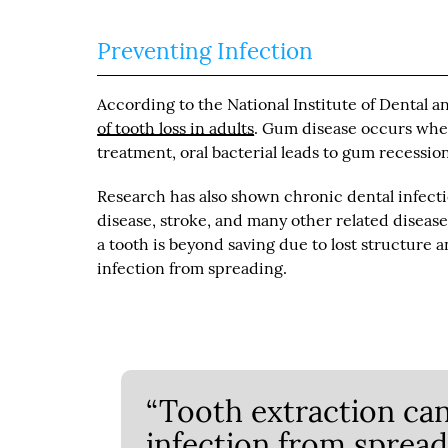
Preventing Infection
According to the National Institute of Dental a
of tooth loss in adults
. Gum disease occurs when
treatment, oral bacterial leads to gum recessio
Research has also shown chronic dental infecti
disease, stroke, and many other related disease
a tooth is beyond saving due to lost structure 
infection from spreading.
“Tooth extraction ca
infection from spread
----
- **Task instructions**
Reproduce every entry exactly, but omit each picture.

- **Answer below**
Preventing Infection
According to the National Institute of Dental a
of tooth loss in adults
. Gum disease occurs when
treatment, oral bacterial leads to gum recessio
Research has also shown chronic dental infecti
disease, stroke, and many other related disease
a tooth is beyond saving due to lost structure 
infection from spreading.
“Tooth extraction ca
infection from spread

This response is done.